Suddenly there was some confusion in the road. A policeman battled among a host of prancing horses and grand carriages. A victoria containing two gorgeously dressed ladies had run over a mongrel dog. One of its owners, a ragged girl, sobbed on the pavement, as her half-starved brother elbowed his way to the officer's side.

"Our paw Jack; 'is leg's broke."

"You should not let him run about in crowded streets," said one of the smart occupants of the victoria.

"End yer shouldn't let yer cussed 'osses droive over the paw beast," replied the boy, taking it in his arms and trying to soothe its cries.

"I was going to give you money, boy, but I shall not for your impertinence."

Lady Mercy stood on the pavement comforting the little girl.

"Never moind, Puddles," said her brother, coming up with the dog in his arms. "Our Prince will cure 'im."

"Prince is doying, brother, you know thet."

"Who is Prince, my boy?" asked Lady Mercy.

"'E's our only friend. 'E's father and mother to all hus poor."

"Is he beautiful?" she asked eagerly.

"What, in the faice? Rather not."

"Ah! then it cannot be he," said Lady Mercy sadly. "Why do you call him Prince?"
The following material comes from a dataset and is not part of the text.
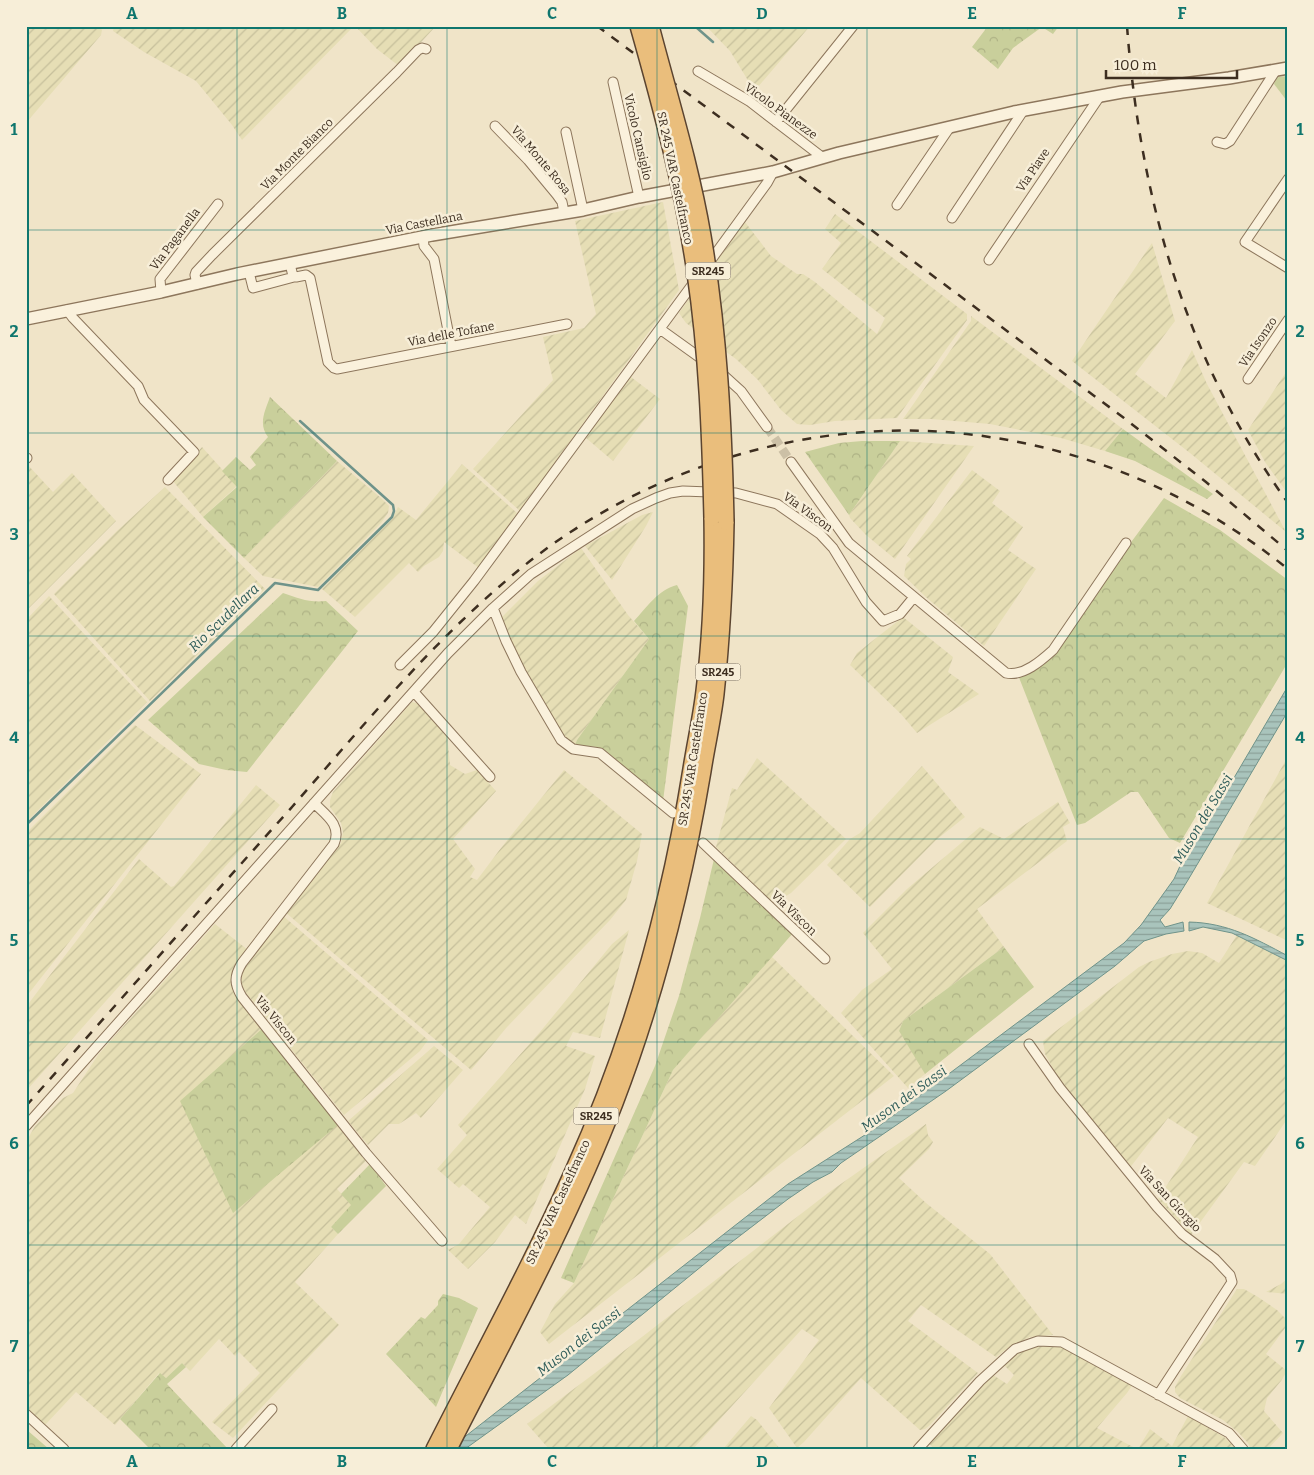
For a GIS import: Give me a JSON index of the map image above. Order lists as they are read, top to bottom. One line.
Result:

"Becos 'e is Prince--the Prince of Pity. 'E's ill now; but 'e says 'e can't doi till something 'appens."

"What?"

"Oi der know. Somethink."

"Where does he live?"

"Hover there," said the boy, with a vague wave of his hand.

"I will take you there if you will let me. Will you get into the carriage?"

"What, in there?"

"Yes."

"Rather. Come on, Puddles."

Lady Mercy helped the two forlorn creatures into her carriage, and placed the dog tenderly on the front seat.

"Will you tell the coachman where to go?"

"Yaas, droive ter Greenleaf Court."

The Prince of Pity lay dying of want in one of the poorest quarters of the great city. His face was gaunt and weather-beaten, his eyes glazed and dull. A young child sat on the floor nursing a half-starved cat--both waifs of the street rescued from utter misery by the good Samaritan.

Sorrow was always with the poor of Greenleaf Court; but now their affliction was more bitter than ever. Their dear master, who had devoted his life to them, and had given away all his worldly goods until he was as poor and destitute as they, the man who told them of sweet flowers and green meadows and silver streams, he who made peace in their quarrels, divided his scanty earnings among them, taught the children, he, their only stay in a world of suffering and want, was leaving them for ever.

The Prince of Pity lay drowsing away to "poppied death."

The wind wailed and sobbed round the house, and burst in at the door as Lady Mercy entered.

She saw the man. His clothes were worn and old, but she beheld only his face; that face which even the poor who almost worshipped him thought ugly, was beautiful to her; it told of love and charity. She knew his life had been lived for others.

"Ah, you have come at last!" he cried. "Welcome. I so feared I should die without any one to continue my work, and I asked the Wind that sprung up in the early hours to waft me some one hither."